_Exercise directions_.
For this exercise, retype the lines from the one that holds "encore inédit en" through the one that holds "Répondre à: merci" in the records below, both included, exactly and without pictures.

··· Provided information ···

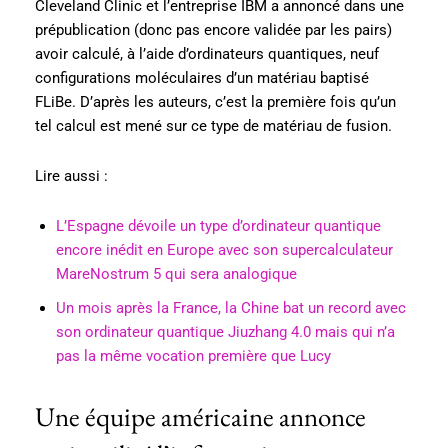
Cleveland Clinic et l’entreprise IBM a annoncé dans une
prépublication (donc pas encore validée par les pairs)
avoir calculé, à l’aide d’ordinateurs quantiques, neuf
configurations moléculaires d’un matériau baptisé
FLiBe. D’après les auteurs, c’est la première fois qu’un
tel calcul est mené sur ce type de matériau de fusion.
Lire aussi :
L’Espagne dévoile un type d’ordinateur quantique
encore inédit en Europe avec son supercalculateur
MareNostrum 5 qui sera analogique
Un mois après la France, la Chine bat un record avec
son ordinateur quantique Jiuzhang 4.0 mais qui n’a
pas la même vocation première que Lucy
Une équipe américaine annonce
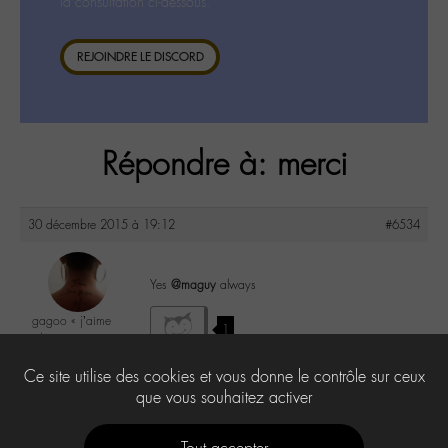
la consultation ci-dessous.
REJOINDRE LE DISCORD
Répondre à: merci
30 décembre 2015 à 19:12
#6534
Yes
@maguy
always
gagoo « j’aime
1
donc je suis »
@gagoo
Ce site utilise des cookies et vous donne le contrôle sur ceux
Labohémien
2367 messages
que vous souhaitez activer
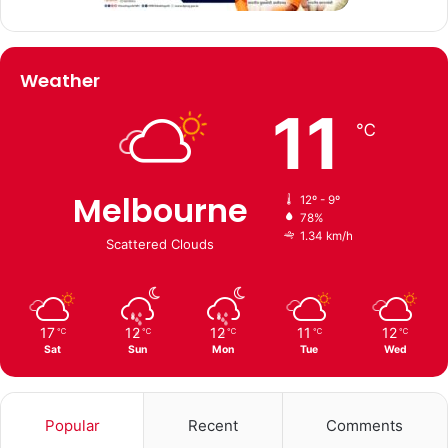
Weather
11
℃
Melbourne
12º - 9º
78%
1.34 km/h
Scattered Clouds
17
12
12
11
12
℃
℃
℃
℃
℃
Sat
Sun
Mon
Tue
Wed
Popular
Recent
Comments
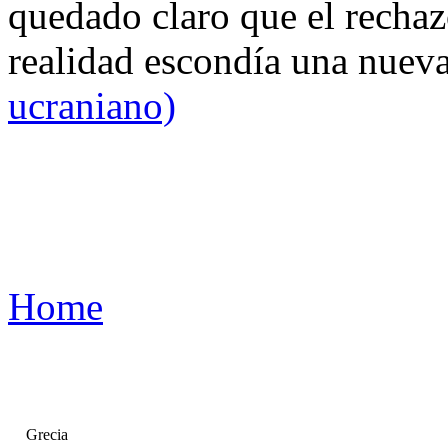
quedado claro que el rechaz
realidad escondía una nuev
ucraniano)
Home
Grecia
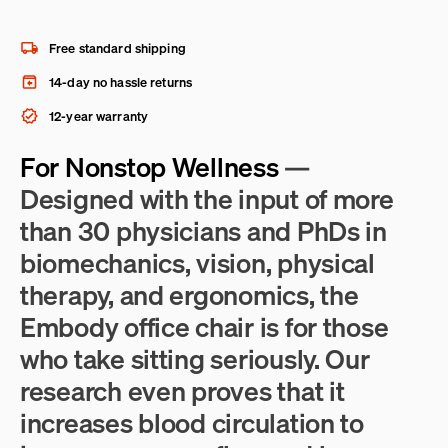
Free standard shipping
14-day no hassle returns
12-year warranty
For Nonstop Wellness
—
Designed with the input of more
than 30 physicians and PhDs in
biomechanics, vision, physical
therapy, and ergonomics, the
Embody office chair is for those
who take sitting seriously. Our
research even proves that it
increases blood circulation to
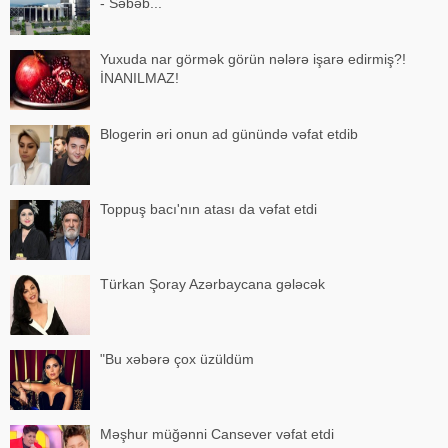
- Səbəb...
Yuxuda nar görmək görün nələrə işarə edirmiş?!
İNANILMAZ!
Blogerin əri onun ad günündə vəfat etdib
Toppuş bacı'nın atası da vəfat etdi
Türkan Şoray Azərbaycana gələcək
"Bu xəbərə çox üzüldüm
Məşhur müğənni Cansever vəfat etdi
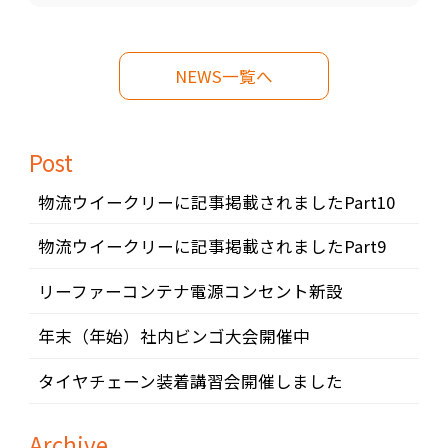
NEWS一覧へ
Post
物流ウイークリーに記事掲載されましたPart10
物流ウイークリーに記事掲載されましたPart9
リーファーコンテナ電源コンセント新設
年末（年始）社内ビンゴ大会開催中
タイヤチェーン装着講習会開催しました
Archive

···

_Response to the task_.
encore inédit en Europe avec son supercalculateur
MareNostrum 5 qui sera analogique
Un mois après la France, la Chine bat un record avec
son ordinateur quantique Jiuzhang 4.0 mais qui n’a
pas la même vocation première que Lucy
Une équipe américaine annonce
la consultation ci-dessous.
REJOINDRE LE DISCORD
Répondre à: merci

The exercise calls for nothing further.